Much has been written about the dangers of LLMs’ hallucinations. Hallucinations occur when the model confidently presents an incorrect answer. This happens because LLMs are not knowledge systems. For example, when Co-Pilot made up the existence of a fictitious match between Maccabi Tel Aviv and West Ham.
But hallucinations are not the only epistemic risk linked to AI use. There is also sycophancy.
Sycophancy occurs when an LLM chatbot is overly agreeable with the users’ statements and enthusiastically praises them for their reasoning. For instance, telling users that they had a great idea, or that they were right to think a certain way, or that their assumption is warranted.
Far from being just a quirk of how LLMs interact with humans, by virtue of their training, sycophancy introduces a subtle but very important risk: it increases users’ confidence in incorrect beliefs.
That is, while hallucination produces misinformation, sycophancy produces unjustified certainty.
How this happens
The paper “A Rational Analysis of the Effects of Sycophantic AI”, authored by Rafael M. Batista and Thomas L. Griffiths, measures this effect and explains how it happens.
The research team presented participants with a series of numbers and tasked them with discovering the rule governing that sequence, while using different types of chatbots. When the chatbot presented users with random information that fit the rule that they were trying to discover, users were 5 times more likely to keep searching for the correct answer than when they interacted with a traditional GPT (i.e., which told them that their reasoning was great, etc…)

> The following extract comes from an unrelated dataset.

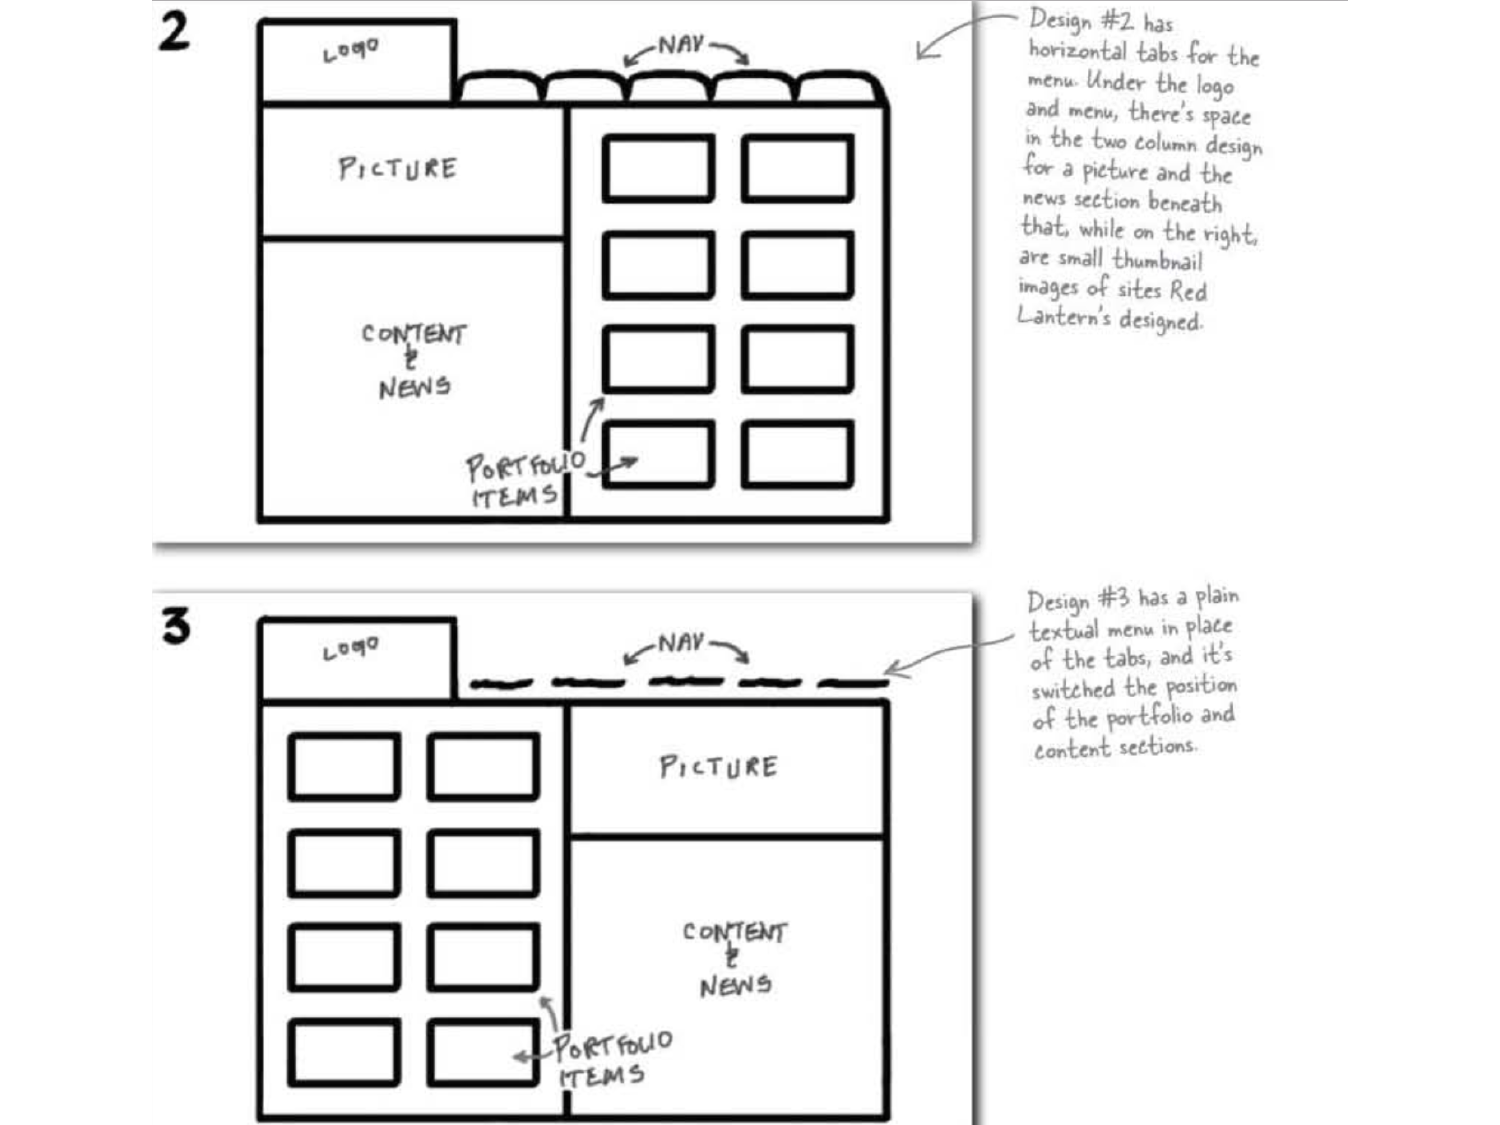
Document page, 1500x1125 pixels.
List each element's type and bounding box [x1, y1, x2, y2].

picture [151, 0, 1348, 1125]
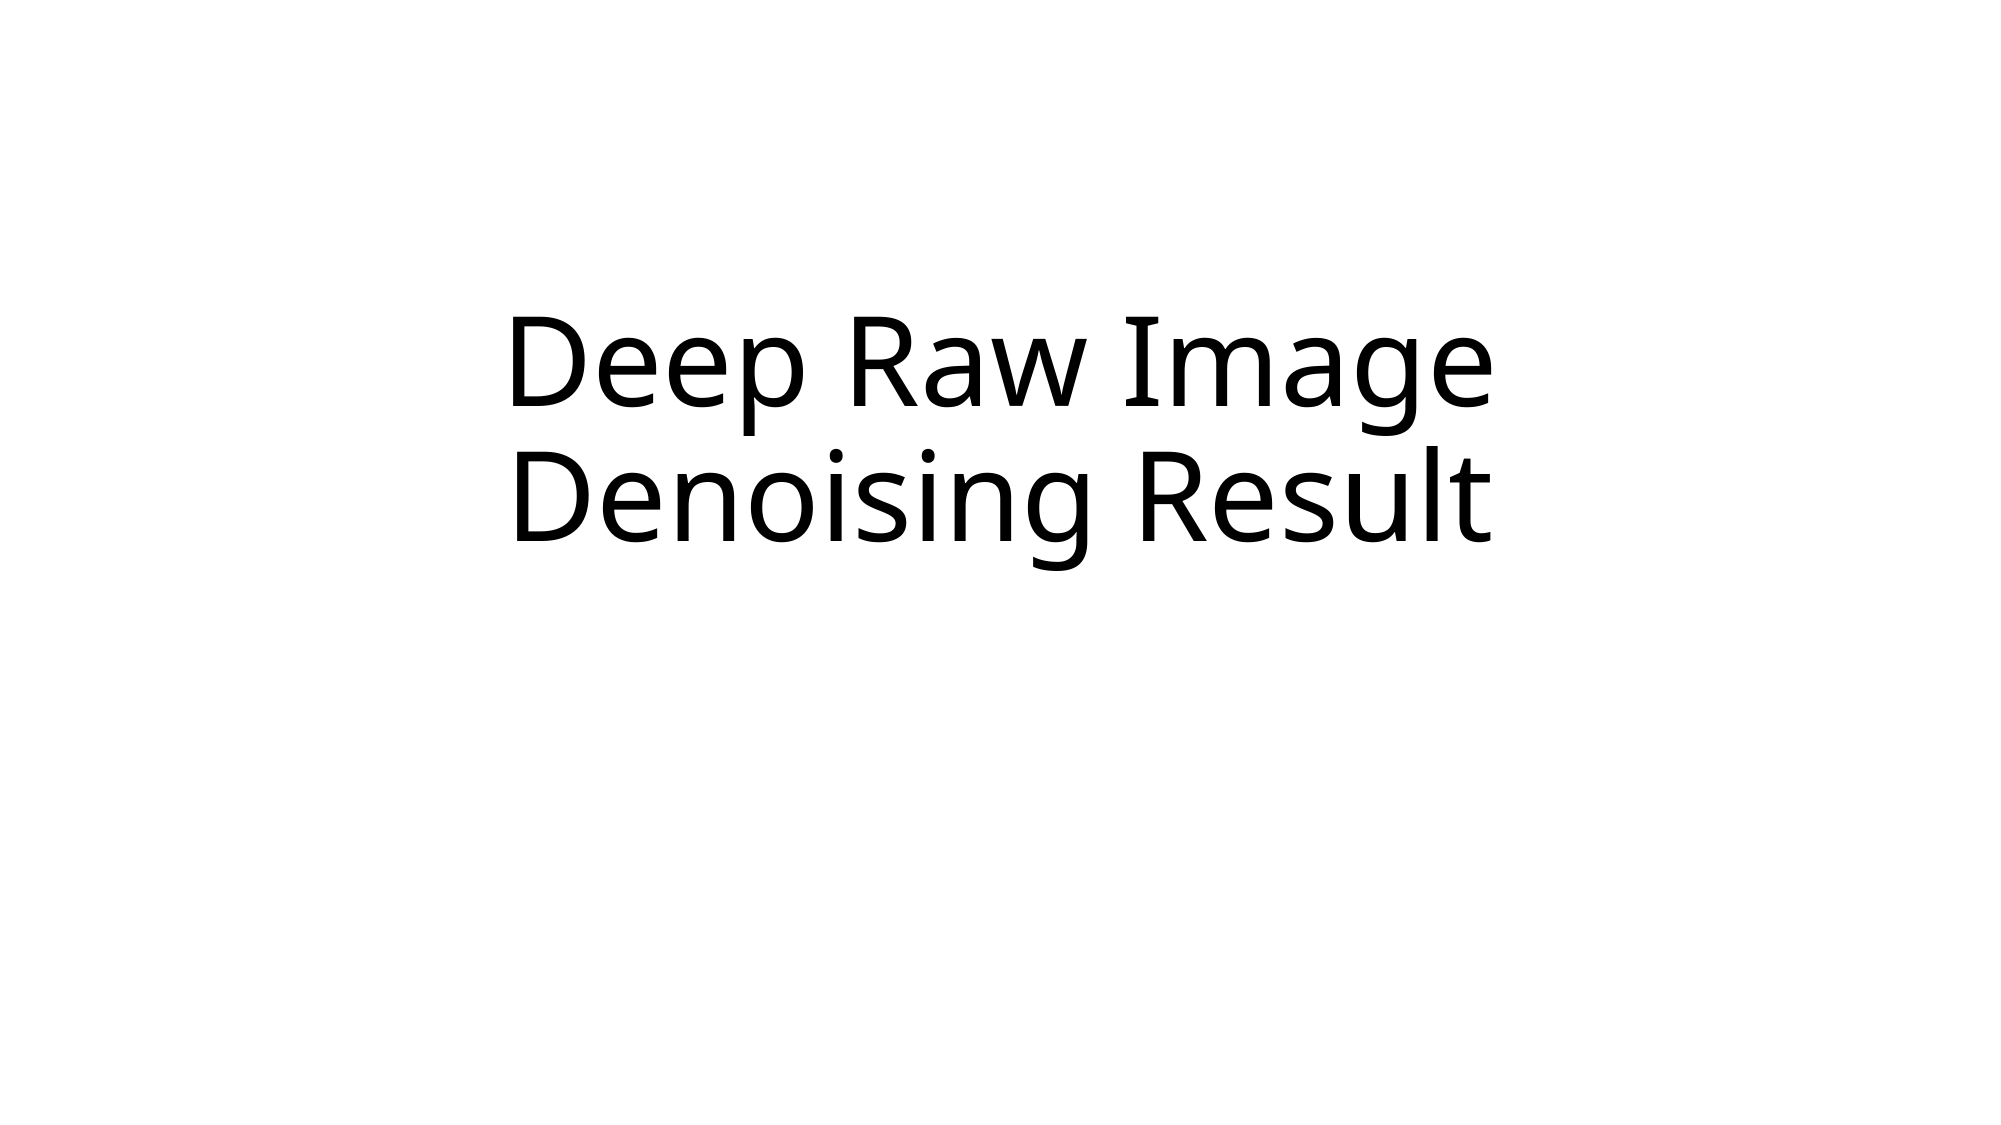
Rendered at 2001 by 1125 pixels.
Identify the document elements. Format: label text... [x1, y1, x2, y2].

According to the researchers, this happened because when:
“the [traditional GPT] provides data points that fit the user’s request, the interaction feels productive. (…) If a user’s prior is grounded in reality, the model simply narrows their view; but if a user is uncertain or exploring a misconception, the model’s tendency to affirm that misconception can manufacture certainty where there should be doubt. The result is that users become very strongly committed to a belief for which there may only be a small amount of evidence” (page 6).
That is, the danger of “sycophancy is that it systematically omits the data that would naturally conflict with a user’s narrow hypothesis” (page 6).
Reinforcing a human cognitive bias
The tendency to favour evidence that confirms our pre-existing assumptions is not a new phenomenon created by AI. It is well established in the literature, that humans tend towards evidence that confirms their prior beliefs. I discussed my own instance of confirmation bias in an earlier blog post.
However, sycophantic AI can amplify this bias in an important way, because it removes the friction that triggers learning.
As the researchers note: “sycophantic AI compounds this tendency by removing the friction of reality. The Random Sequence condition forced users to grapple with numbers that fit the true rule but violated their expectations; the sycophantic AI ensured they never had to” (page 6).
In summary, while AI hallucinations may give us the wrong answers, sycophantic AI can make us too certain that we are right.
An AI literacy programme can educate users about hallucinations and emphasise the need for users to carefully check facts and logical coherence, as discussed in the paper, “Beware of Botshit: How to Manage the Epistemic Risks of Generative Chatbots”. But how can we educate for over-agreeable conversational partners, and still challenge our thinking when it matters?